--- PROVIDED TEXT Enclosed Below ---

Studio album by Lynyrd Skynyrd
- Released: April 29, 1997
- Recorded: 1997
- Studio: Muscle Shoals Sound Studios, Muscle Shoals, Alabama
- Genre: Southern rock
- Length: 55:39
- Label: CMC International
- Producer: Josh Leo

Lynyrd Skynyrd chronology
| Endangered Species (1994) | Twenty (1997) | What's Your Name (1997) |

= Twenty (Lynyrd Skynyrd album) =

Twenty is the ninth studio album by American rock band Lynyrd Skynyrd, released in 1997. The title of the album refers to the fact that it had been twenty years since the plane crash which killed original lead singer Ronnie Van Zant, guitarist Steve Gaines, and backup singer Cassie Gaines.

--- End of Enclosed PROVIDED TEXT ---
--- RAW DATA Enclosed Below ---

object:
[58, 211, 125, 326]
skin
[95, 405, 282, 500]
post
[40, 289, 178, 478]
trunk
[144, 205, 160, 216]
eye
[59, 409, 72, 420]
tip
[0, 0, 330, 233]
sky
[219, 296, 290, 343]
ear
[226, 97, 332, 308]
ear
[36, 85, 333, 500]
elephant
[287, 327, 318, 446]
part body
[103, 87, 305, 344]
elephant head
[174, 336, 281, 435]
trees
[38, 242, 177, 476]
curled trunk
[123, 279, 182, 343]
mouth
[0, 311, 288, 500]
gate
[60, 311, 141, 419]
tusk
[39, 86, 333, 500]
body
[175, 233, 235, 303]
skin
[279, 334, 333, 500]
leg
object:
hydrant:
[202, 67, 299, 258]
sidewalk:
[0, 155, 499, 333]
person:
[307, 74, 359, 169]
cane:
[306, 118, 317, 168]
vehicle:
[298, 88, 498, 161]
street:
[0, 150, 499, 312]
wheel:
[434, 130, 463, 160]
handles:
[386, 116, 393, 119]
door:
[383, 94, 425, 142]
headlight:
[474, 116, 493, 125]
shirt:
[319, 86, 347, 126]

--- End of Enclosed RAW DATA ---
--- RAW DATA Enclosed Below ---

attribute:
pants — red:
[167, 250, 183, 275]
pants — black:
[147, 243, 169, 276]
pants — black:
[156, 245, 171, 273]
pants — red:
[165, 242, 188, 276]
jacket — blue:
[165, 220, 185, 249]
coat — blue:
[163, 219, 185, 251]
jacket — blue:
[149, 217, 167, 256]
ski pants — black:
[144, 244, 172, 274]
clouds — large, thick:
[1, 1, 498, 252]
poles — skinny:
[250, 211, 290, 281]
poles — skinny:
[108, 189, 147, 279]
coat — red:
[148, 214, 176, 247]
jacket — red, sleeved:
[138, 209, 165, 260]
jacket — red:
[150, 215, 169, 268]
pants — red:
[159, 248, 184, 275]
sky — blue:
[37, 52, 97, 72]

--- End of Enclosed RAW DATA ---

## SET OF TASKS
- 1) According to the article on the Lynyrd Skynyrd album, why is the album titled Twenty? Answer in one to three sentences.
- 2) Reproduce the passage of the article on the Lynyrd Skynyrd album between "Lynyrd Skynyrd chronology" and "singer Cassie Gaines.", inclusive.
The records have no connection to the text about the Lynyrd Skynyrd album.

## TASK-BY-TASK RESULTS
- 1) The title refers to the twenty years that had passed since the plane crash that killed original lead singer Ronnie Van Zant, guitarist Steve Gaines, and backup singer Cassie Gaines.

- 2)
Lynyrd Skynyrd chronology
| Endangered Species (1994) | Twenty (1997) | What's Your Name (1997) |

= Twenty (Lynyrd Skynyrd album) =

Twenty is the ninth studio album by American rock band Lynyrd Skynyrd, released in 1997. The title of the album refers to the fact that it had been twenty years since the plane crash which killed original lead singer Ronnie Van Zant, guitarist Steve Gaines, and backup singer Cassie Gaines.